■ **WHAT YOU ARE ASKED TO DO**
Below are the entries to work from; restate word for word the portion that opens with the line containing "Arrangera uppföljning Återbesök" and closes with the line containing "Om patienten inte", keeping both.

(Collected data entries)
⁂

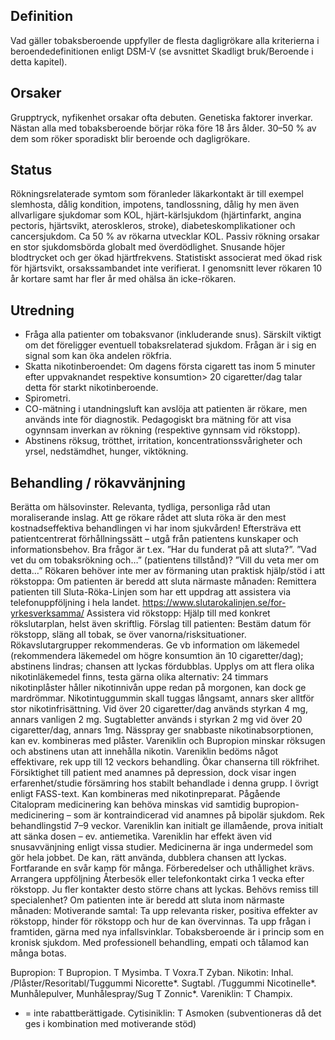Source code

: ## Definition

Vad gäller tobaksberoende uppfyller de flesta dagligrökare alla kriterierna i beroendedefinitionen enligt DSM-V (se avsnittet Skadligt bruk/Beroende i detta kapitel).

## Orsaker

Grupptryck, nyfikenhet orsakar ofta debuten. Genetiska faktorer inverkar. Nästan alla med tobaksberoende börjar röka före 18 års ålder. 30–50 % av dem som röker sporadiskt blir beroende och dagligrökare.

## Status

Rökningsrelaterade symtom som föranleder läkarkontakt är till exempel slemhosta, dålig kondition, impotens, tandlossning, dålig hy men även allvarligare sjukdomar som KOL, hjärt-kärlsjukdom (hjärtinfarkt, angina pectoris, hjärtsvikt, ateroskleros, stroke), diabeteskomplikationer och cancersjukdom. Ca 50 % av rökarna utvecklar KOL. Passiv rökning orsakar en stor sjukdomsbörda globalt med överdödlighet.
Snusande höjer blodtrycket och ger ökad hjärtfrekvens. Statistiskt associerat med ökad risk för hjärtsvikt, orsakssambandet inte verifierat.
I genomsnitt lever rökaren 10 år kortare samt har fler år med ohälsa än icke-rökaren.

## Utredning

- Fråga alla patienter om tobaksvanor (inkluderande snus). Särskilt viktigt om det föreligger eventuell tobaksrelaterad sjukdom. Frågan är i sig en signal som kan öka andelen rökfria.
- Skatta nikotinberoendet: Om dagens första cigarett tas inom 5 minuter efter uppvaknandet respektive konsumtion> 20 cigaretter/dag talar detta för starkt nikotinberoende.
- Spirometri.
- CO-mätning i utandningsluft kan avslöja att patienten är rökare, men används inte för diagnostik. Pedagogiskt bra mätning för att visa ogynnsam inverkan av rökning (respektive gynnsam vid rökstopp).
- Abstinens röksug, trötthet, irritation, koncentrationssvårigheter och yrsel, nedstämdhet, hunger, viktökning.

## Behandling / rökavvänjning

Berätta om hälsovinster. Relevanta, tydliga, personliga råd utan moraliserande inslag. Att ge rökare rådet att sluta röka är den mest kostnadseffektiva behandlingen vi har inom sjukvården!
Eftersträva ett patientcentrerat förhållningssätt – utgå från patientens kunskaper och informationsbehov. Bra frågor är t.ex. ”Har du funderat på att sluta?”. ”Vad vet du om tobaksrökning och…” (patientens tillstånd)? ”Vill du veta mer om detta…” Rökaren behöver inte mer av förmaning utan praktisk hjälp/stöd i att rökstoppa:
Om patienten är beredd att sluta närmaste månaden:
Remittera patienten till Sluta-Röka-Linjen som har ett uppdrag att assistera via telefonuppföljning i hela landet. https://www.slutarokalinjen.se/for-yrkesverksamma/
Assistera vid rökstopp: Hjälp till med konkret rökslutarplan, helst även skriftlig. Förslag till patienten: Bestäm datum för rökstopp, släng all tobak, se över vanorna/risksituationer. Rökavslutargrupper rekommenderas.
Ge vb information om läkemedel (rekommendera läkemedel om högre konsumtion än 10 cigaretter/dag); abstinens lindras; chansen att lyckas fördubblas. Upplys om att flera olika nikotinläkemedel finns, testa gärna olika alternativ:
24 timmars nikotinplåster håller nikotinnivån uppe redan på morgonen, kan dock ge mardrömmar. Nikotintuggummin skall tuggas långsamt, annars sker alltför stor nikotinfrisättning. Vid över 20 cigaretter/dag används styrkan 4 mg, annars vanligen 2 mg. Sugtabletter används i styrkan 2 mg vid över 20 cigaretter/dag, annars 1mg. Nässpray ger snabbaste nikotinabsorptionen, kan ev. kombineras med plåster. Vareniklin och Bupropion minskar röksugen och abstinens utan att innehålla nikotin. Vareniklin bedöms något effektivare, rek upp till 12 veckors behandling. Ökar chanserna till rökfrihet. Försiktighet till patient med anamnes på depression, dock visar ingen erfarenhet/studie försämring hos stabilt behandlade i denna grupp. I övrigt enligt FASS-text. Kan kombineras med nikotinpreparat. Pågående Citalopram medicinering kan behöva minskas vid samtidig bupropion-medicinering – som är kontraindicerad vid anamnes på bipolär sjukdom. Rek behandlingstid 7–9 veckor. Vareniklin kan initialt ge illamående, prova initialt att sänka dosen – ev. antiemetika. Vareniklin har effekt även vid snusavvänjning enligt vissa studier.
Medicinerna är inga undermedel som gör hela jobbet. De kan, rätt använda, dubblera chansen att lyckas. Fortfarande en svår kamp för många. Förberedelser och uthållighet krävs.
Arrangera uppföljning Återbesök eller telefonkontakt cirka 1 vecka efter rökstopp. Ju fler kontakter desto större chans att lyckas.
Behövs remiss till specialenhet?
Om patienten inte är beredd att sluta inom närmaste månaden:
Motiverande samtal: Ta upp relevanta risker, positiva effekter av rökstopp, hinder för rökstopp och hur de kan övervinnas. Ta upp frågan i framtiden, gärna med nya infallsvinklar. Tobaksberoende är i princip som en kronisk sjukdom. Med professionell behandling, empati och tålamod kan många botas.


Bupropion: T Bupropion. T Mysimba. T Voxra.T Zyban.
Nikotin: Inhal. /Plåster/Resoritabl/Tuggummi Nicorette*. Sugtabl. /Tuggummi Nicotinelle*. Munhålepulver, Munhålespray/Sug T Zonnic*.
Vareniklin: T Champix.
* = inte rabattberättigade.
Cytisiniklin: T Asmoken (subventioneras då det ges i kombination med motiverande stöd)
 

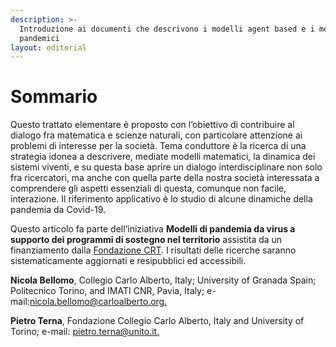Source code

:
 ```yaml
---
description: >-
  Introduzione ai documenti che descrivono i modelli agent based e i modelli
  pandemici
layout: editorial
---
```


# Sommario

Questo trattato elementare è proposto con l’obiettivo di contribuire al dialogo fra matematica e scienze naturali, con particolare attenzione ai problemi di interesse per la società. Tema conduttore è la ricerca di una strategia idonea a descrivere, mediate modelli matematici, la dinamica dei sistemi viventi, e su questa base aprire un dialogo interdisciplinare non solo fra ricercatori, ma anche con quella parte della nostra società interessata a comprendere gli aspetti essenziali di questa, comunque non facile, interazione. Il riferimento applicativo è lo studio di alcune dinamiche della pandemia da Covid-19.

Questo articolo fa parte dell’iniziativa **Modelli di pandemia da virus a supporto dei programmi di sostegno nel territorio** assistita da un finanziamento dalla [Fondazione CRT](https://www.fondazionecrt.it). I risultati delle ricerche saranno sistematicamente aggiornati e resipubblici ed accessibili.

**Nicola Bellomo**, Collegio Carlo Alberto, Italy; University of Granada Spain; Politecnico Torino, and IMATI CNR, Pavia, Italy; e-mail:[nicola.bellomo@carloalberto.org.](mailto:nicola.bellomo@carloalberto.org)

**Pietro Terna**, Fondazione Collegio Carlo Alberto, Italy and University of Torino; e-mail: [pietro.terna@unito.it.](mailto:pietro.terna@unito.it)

⁂

■ **SOLUTION**
Arrangera uppföljning Återbesök eller telefonkontakt cirka 1 vecka efter rökstopp. Ju fler kontakter desto större chans att lyckas.
Behövs remiss till specialenhet?
Om patienten inte är beredd att sluta inom närmaste månaden:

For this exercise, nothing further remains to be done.